On Wed, Oct 12, 2016 at 09:41:36AM +0200, Vincent Guittot wrote:

> ok. In fact, I have noticed another regression with tip/sched/core and
> hackbench while looking at yours.
> I have bisect to :
> 10e2f1acd0 ("sched/core: Rewrite and improve select_idle_siblings")
> 
> hackbench -P -g 1
> 
>        v4.8        tip/sched/core  tip/sched/core+revert 10e2f1acd010
> and 1b568f0aabf2
> min 0.051       0,052               0.049
> avg 0.057(0%)   0,062(-7%)   0.056(+1%)
> max 0.070       0,073      0.067
> stdev  +/-8%       +/-10%    +/-9%
> 
> The issue seems to be that it prevents some migration at wake up at
> the end of hackbench test so we have last tasks that compete for the
> same CPU whereas other CPUs are idle in the same MC domain.
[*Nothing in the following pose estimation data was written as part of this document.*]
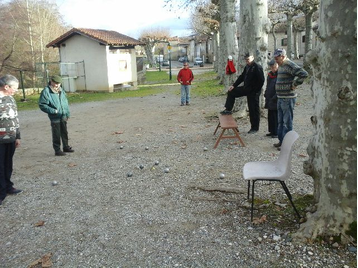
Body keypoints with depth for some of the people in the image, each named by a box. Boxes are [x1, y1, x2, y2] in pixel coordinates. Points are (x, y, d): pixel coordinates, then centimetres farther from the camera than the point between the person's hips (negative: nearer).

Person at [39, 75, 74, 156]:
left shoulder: (61, 91, 8)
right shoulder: (46, 92, -13)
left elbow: (66, 103, 18)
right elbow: (42, 105, -14)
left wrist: (67, 113, 11)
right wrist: (53, 111, -20)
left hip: (63, 117, 6)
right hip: (55, 118, -6)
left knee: (64, 133, 18)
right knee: (56, 135, 2)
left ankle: (66, 147, 33)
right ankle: (57, 150, 13)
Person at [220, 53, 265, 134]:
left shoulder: (257, 67, -17)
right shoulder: (247, 67, 10)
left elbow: (261, 80, -21)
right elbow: (242, 77, 16)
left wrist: (256, 91, -19)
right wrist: (234, 85, 8)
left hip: (253, 92, -8)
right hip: (246, 88, 9)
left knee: (254, 110, 1)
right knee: (231, 92, 10)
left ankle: (255, 128, 12)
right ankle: (228, 109, 20)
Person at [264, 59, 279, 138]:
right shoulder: (270, 74, 12)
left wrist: (274, 98, -18)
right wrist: (266, 96, 14)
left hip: (276, 101, -8)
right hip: (270, 101, 8)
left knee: (276, 118, -1)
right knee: (270, 117, 15)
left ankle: (277, 133, 8)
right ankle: (272, 131, 26)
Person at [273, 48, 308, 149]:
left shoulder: (289, 65, -16)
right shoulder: (281, 66, 14)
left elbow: (304, 74, -27)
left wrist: (294, 84, -17)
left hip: (288, 99, -10)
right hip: (280, 98, 10)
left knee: (287, 122, -3)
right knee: (280, 121, 16)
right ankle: (281, 140, 27)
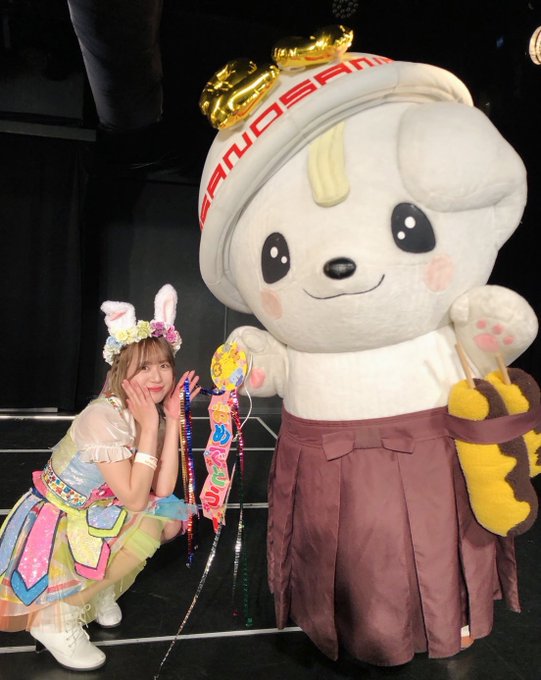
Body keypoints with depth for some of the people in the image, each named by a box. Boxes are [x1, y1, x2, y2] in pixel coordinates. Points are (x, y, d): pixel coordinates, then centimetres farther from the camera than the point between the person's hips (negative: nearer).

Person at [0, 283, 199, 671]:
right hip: (53, 521, -7)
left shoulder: (154, 413, -7)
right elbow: (134, 499, -28)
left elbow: (162, 490, -15)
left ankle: (98, 588, 10)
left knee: (171, 518, -9)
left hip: (95, 514, 7)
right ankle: (55, 618, -9)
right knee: (145, 527, -26)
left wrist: (173, 418, -19)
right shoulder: (104, 416, -29)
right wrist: (149, 427, -31)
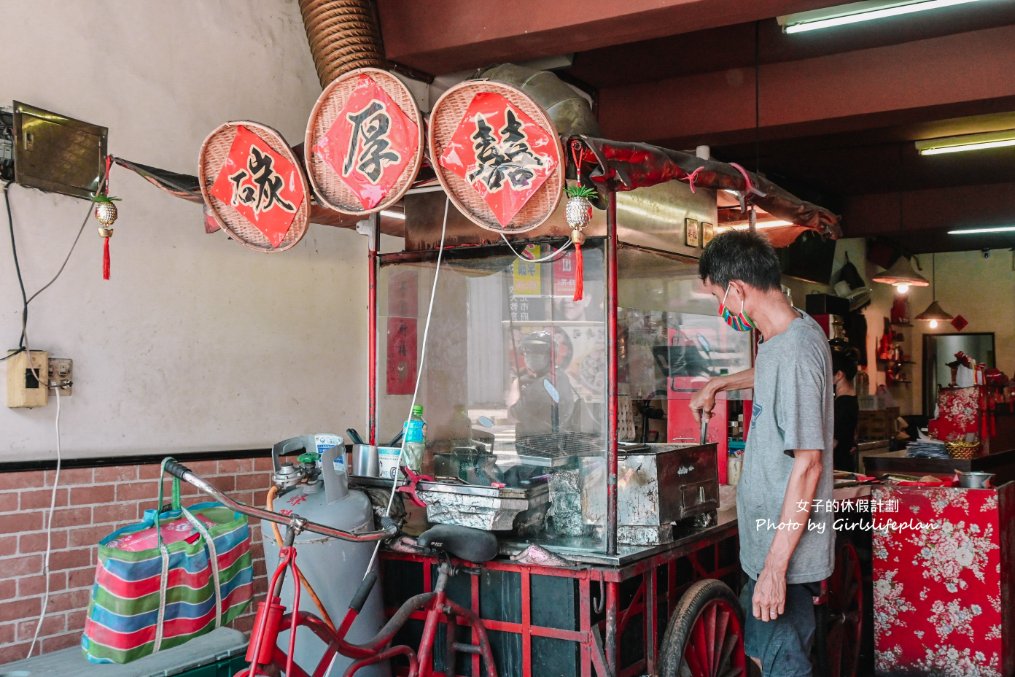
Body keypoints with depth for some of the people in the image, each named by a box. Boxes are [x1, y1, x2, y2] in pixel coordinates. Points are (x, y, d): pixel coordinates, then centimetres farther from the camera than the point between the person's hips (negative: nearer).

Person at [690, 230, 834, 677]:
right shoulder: (797, 333, 6)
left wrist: (775, 565, -23)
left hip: (787, 550, -10)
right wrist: (718, 384, 40)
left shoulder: (795, 351, -23)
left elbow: (807, 466, -25)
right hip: (770, 539, 10)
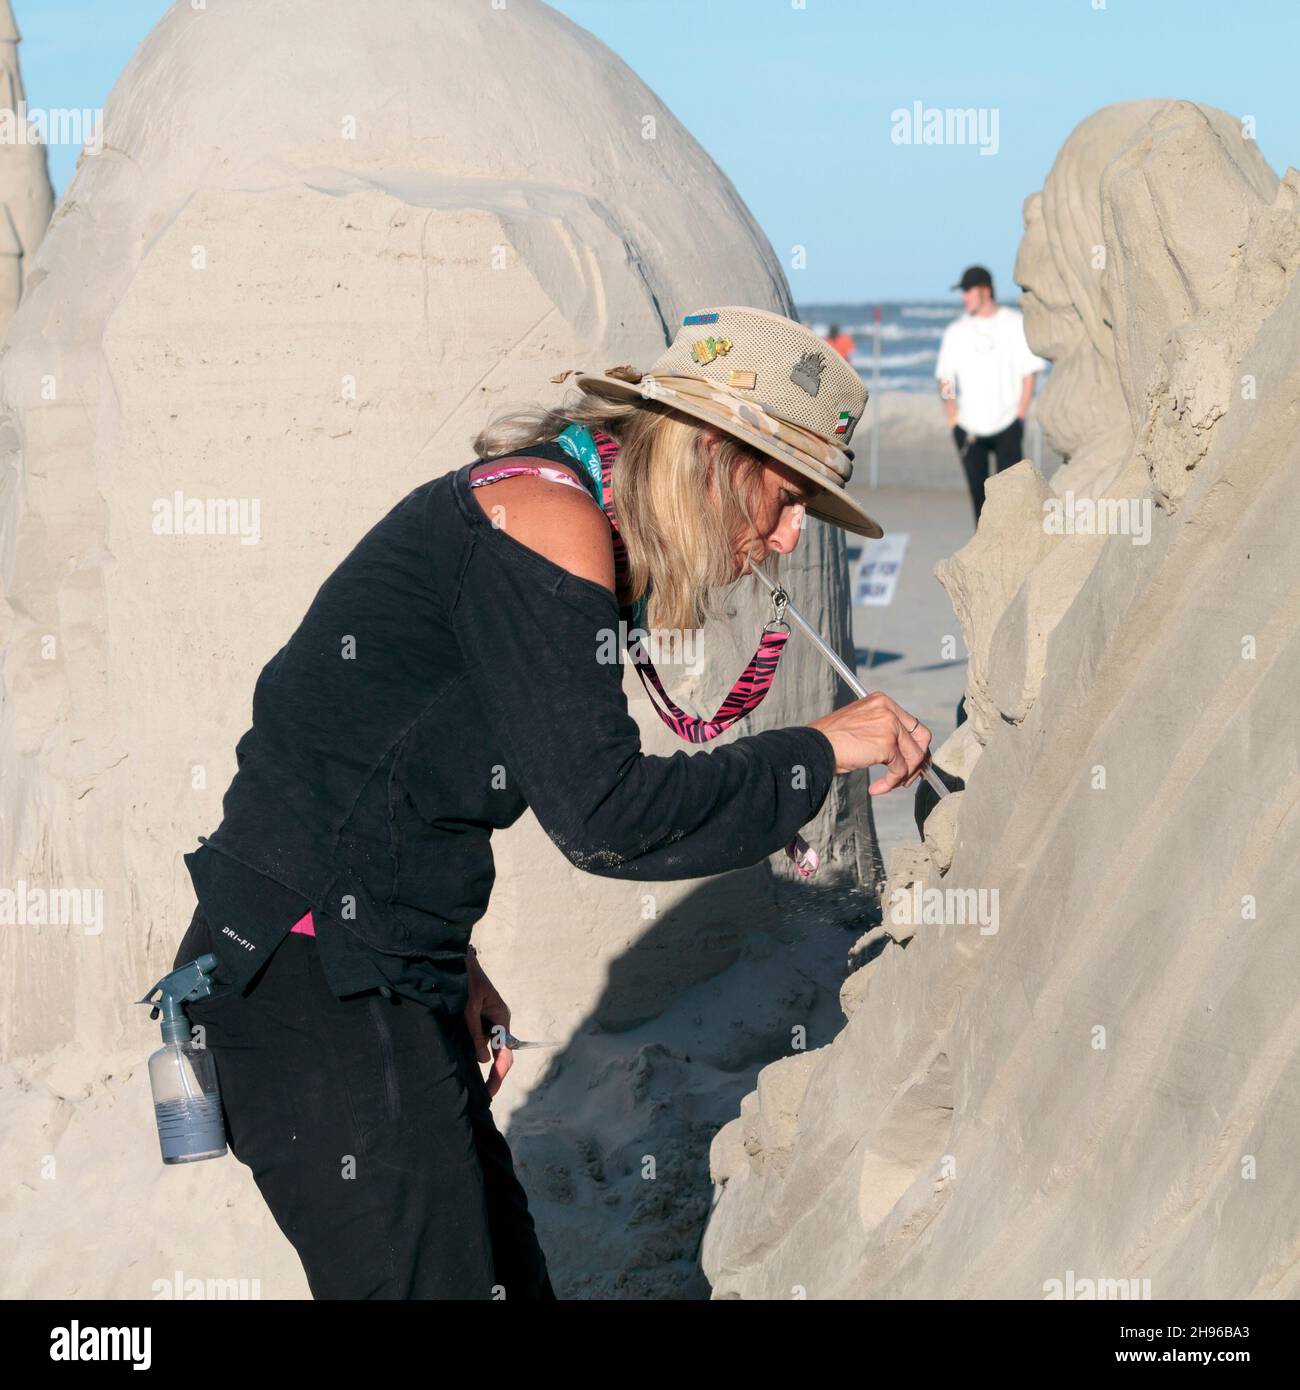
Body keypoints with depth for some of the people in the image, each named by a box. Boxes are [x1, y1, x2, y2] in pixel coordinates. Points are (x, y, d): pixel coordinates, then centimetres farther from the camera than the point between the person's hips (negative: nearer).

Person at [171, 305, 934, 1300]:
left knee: (506, 1273, 12)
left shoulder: (543, 507, 14)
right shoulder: (548, 520, -16)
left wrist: (449, 960, 14)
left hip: (380, 974, 10)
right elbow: (604, 817, -21)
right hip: (315, 986, -10)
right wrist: (819, 752, -11)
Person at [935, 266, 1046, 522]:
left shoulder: (1016, 324, 1)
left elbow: (1029, 373, 2)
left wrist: (1020, 415, -6)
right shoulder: (956, 331, 8)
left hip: (1007, 426, -3)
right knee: (977, 490, 4)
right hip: (969, 429, 3)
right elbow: (945, 378, 10)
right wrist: (952, 416, -1)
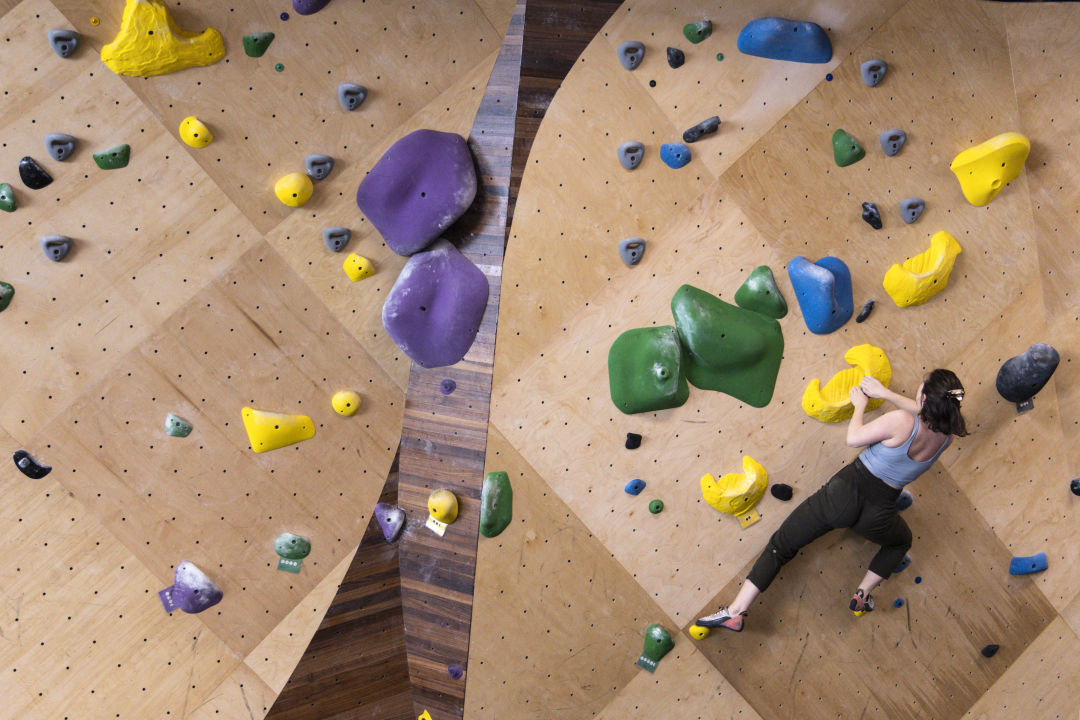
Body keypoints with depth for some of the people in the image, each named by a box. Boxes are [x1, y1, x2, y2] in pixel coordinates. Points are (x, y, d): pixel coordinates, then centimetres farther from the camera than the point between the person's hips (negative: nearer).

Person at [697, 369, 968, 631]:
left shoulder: (901, 421, -22)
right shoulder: (945, 433, -6)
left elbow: (853, 438, -9)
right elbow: (924, 412, 16)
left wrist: (860, 403, 6)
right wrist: (884, 392, 12)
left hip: (847, 491, -4)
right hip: (878, 513, 4)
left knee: (780, 545, 7)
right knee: (902, 542, 40)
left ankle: (735, 611, 3)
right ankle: (863, 594, 27)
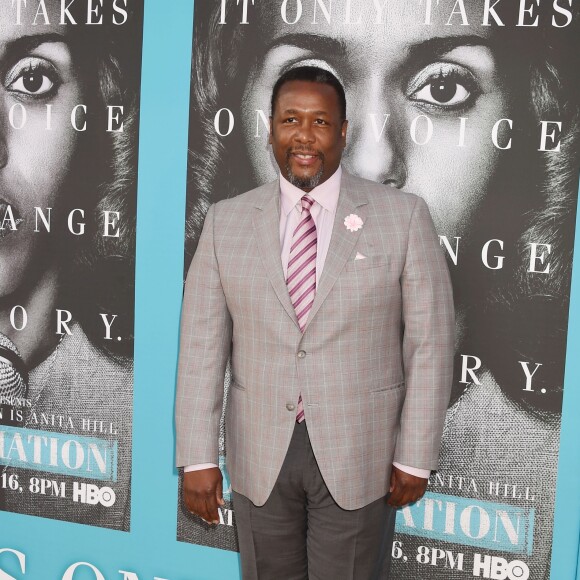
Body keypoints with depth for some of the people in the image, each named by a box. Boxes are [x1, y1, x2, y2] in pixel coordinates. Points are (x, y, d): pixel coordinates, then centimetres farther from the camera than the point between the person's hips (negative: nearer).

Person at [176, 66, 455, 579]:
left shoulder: (403, 216, -6)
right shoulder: (226, 221, -1)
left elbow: (429, 343, -5)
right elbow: (202, 344, -3)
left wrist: (415, 457, -5)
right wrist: (198, 456, -6)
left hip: (359, 455, -1)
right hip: (260, 455, 2)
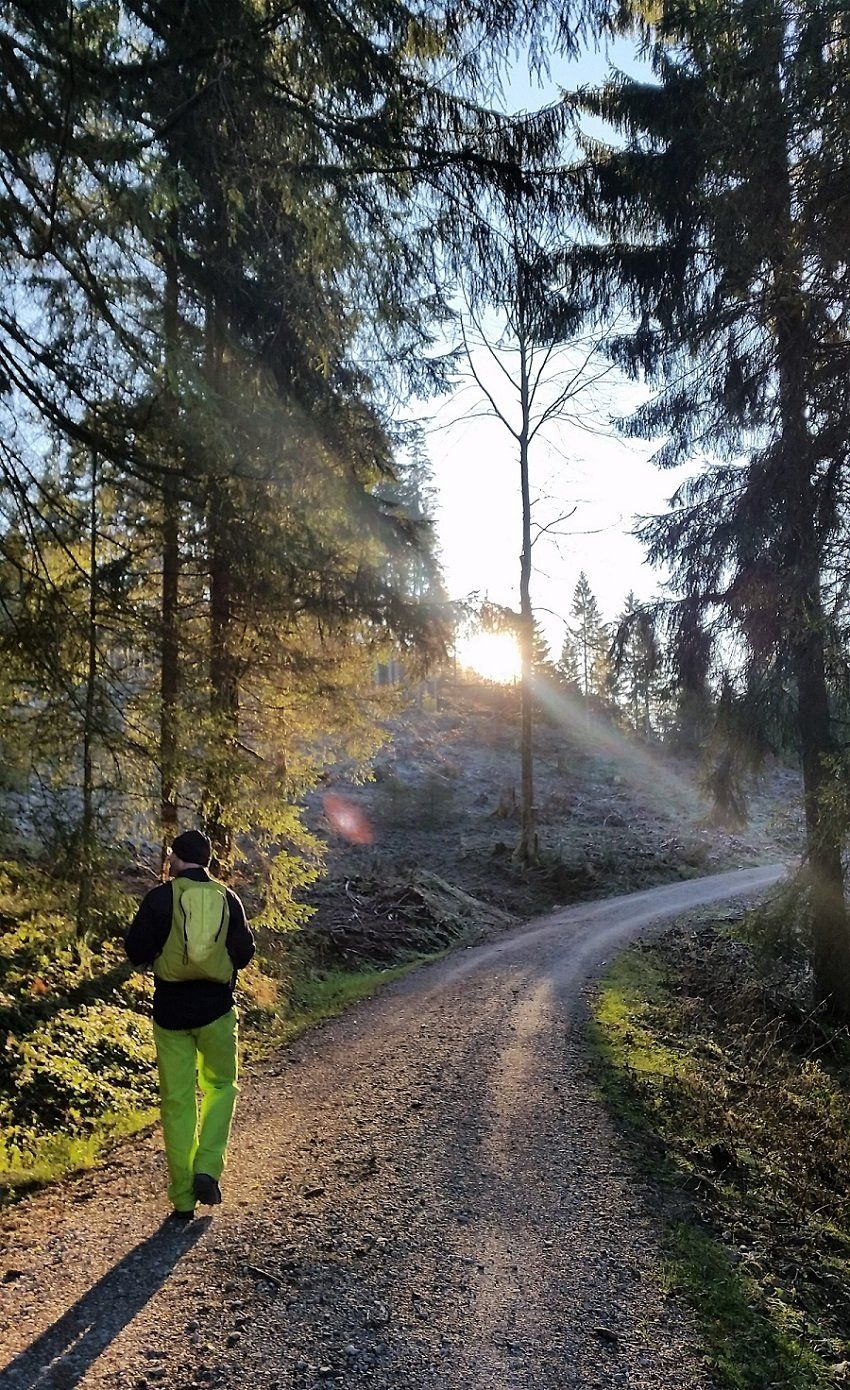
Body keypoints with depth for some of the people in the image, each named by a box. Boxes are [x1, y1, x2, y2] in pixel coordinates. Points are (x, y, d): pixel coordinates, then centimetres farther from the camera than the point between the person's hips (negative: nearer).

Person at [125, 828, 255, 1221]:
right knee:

I haven't
> to look more deeply which part of the patch do the regression yet

So select_idle_cpu(), which does the LLC wide CPU scan is now throttled
by a comparison between avg_cost and avg_idle; where avg_cost is a
historical measure of how costly it was to scan the entire LLC domain
and avg_idle is our current idle time guestimate (also a historical
average).

The problem was that a number of workloads were spending quite a lot of
time here scanning CPUs while they could be doing useful work (esp.
since newer parts have silly amounts of CPUs per LLC).

The toggle is a heuristic with a random number in.. we could see if
there's anything better we can do. I know some people take the toggle
out entirely, but that will regress other workloads.